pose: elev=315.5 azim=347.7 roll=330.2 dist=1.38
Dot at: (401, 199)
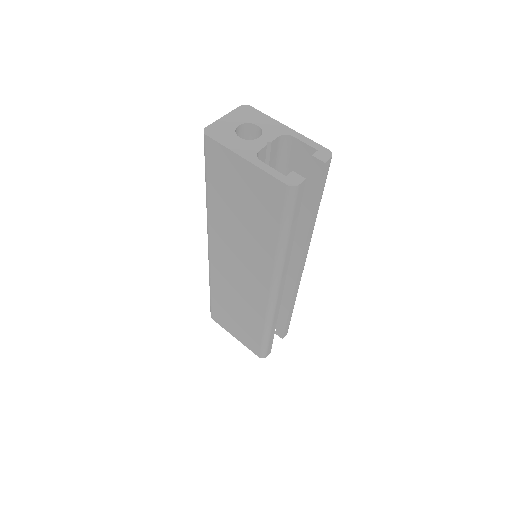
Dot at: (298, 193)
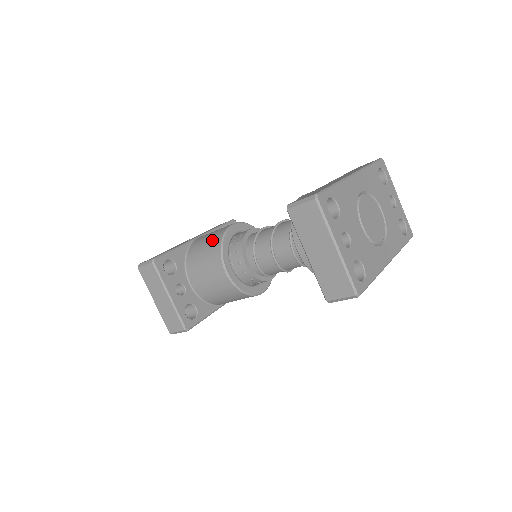
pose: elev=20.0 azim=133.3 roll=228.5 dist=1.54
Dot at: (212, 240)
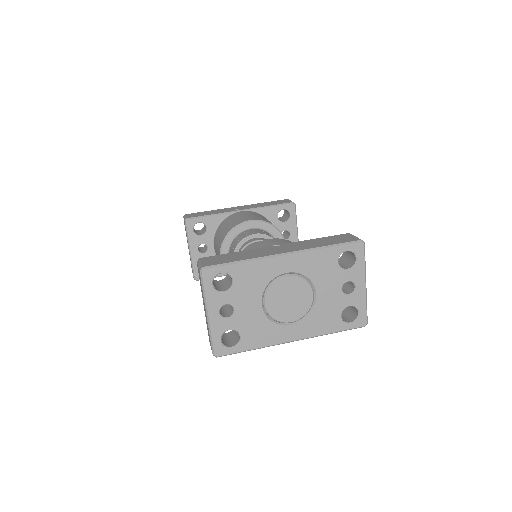
Dot at: (229, 225)
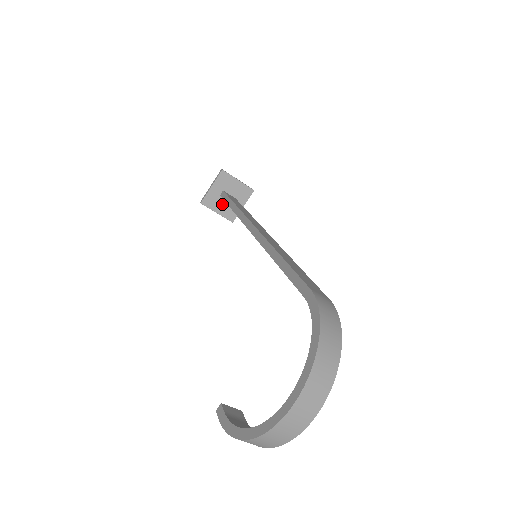
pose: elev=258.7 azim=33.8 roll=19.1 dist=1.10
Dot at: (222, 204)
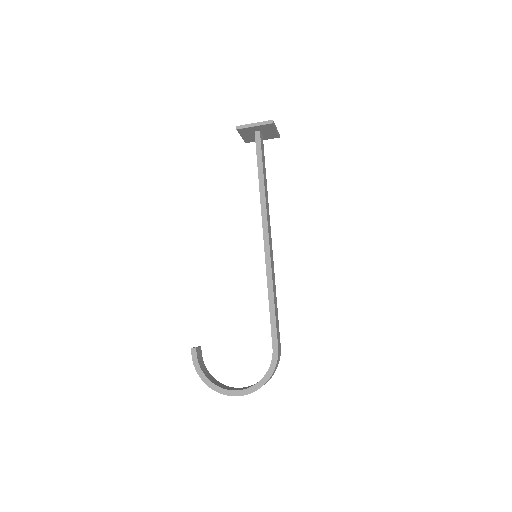
Dot at: (250, 135)
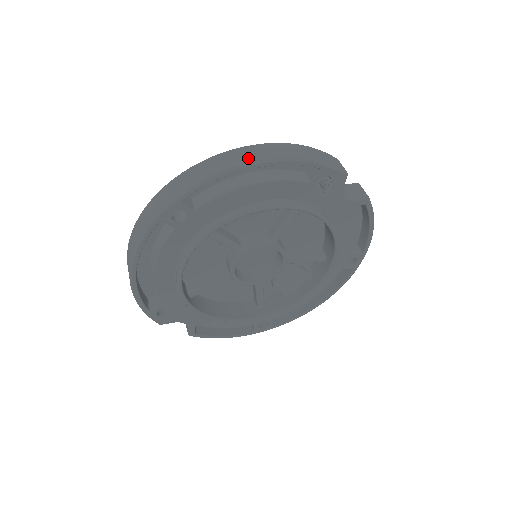
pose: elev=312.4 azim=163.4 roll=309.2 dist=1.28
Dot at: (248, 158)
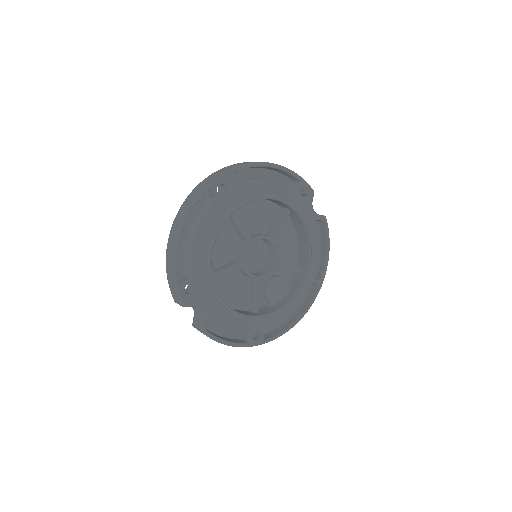
Dot at: (262, 162)
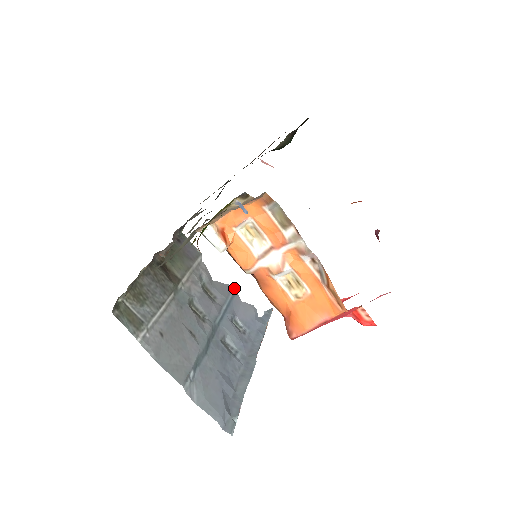
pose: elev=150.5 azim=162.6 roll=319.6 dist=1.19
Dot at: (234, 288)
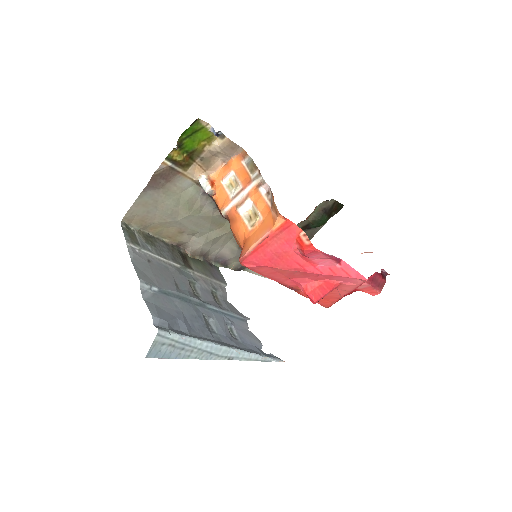
Dot at: (246, 319)
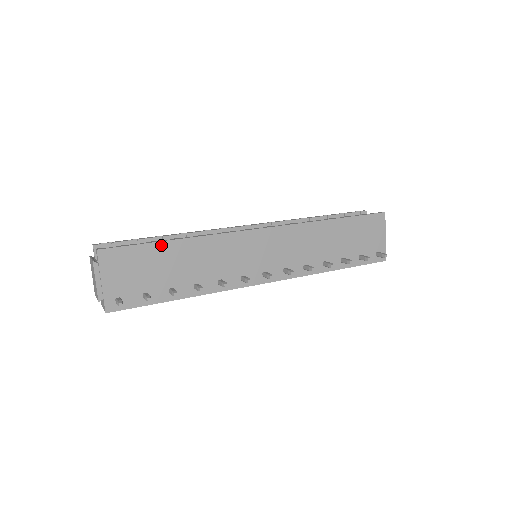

---------------

__Exercise details__
Could you write out every line of the data above again, with the pose lines and the first dot positions unchanged, but with both coordinates of each marked point's position in the second view multiplied by 1.9 and rounded to the nearest whole number, halves rounding up? Leave the pictures out.

__Result for this exercise__
pose: elev=315.5 azim=347.7 roll=330.2 dist=1.38
Dot at: (401, 199)
Dot at: (566, 367)
pose: elev=20.0 azim=133.3 roll=228.5 dist=1.54
Dot at: (212, 240)
Dot at: (435, 428)
pose: elev=258.7 azim=33.8 roll=19.1 dist=1.10
Dot at: (222, 204)
Dot at: (475, 257)
pose: elev=312.4 azim=163.4 roll=309.2 dist=1.28
Dot at: (248, 158)
Dot at: (498, 308)
pose: elev=150.5 azim=162.6 roll=319.6 dist=1.19
Dot at: (234, 288)
Dot at: (467, 606)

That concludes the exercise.